Era quanto speravo per Giovanni. Ma non è andata così. Lo scorso novembre un’amica comune mi ha informato del suo aggravamento. Gli ho scritto, chiedendo se potevo andarlo a trovare. Ma era troppo tardi. “Davide caro – mi rispose -, domani mi dimettono. Vado in un piccolo ottimo hospice in Basilicata, a un passo da Melfi”. Troppo tardi. Come spesso nella vita. E solo un inutile abbraccio non dato, ma scritto su un testo dallo sfondo verde.

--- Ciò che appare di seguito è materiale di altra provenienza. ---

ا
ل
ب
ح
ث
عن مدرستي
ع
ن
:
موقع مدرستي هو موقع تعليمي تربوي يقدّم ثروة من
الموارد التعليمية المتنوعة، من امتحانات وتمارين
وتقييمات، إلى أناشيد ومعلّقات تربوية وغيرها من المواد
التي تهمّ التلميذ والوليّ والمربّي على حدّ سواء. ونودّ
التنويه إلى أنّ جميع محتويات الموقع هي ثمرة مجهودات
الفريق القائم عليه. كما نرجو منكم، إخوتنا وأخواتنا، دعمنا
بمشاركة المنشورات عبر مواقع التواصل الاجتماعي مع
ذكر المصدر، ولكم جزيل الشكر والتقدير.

La prima volta che incontrai Giovanni Rispoli, invece, fu negli anni Novanta. Tanto inesperto quanto giovane, scrivevo pezzi sul mondo del lavoro tedesco per Rassegna. Giovanni li passava. Un giorno m’inventai l’introduzione di una tassa sul plusvalore da parte del governo federale tedesco. Giovanni mi chiamò al telefono: “Davide caro, non mi sembra che i comunisti abbiano preso il potere in Germania. Questa tassa sul plusvalore non potrebbe forse essere l’Iva?”. Quindi mi consigliò l’acquisto di un dizionario tecnico. Seguii il suo consiglio. Il dizionario è ancora qui con me.
I funerali di Giovanni Rispoli si terranno a Melfi lunedì 19 dicembre, alle 10.00, nella Basilica Cattedrale. Le compagne e i compagni di Collettiva e Futura sono vicini alla sorella Ersilia, al fratello Franco e ai nipoti Chiara, Maria Teresa, Elena e Roberto, in questo momento di profondo dolore.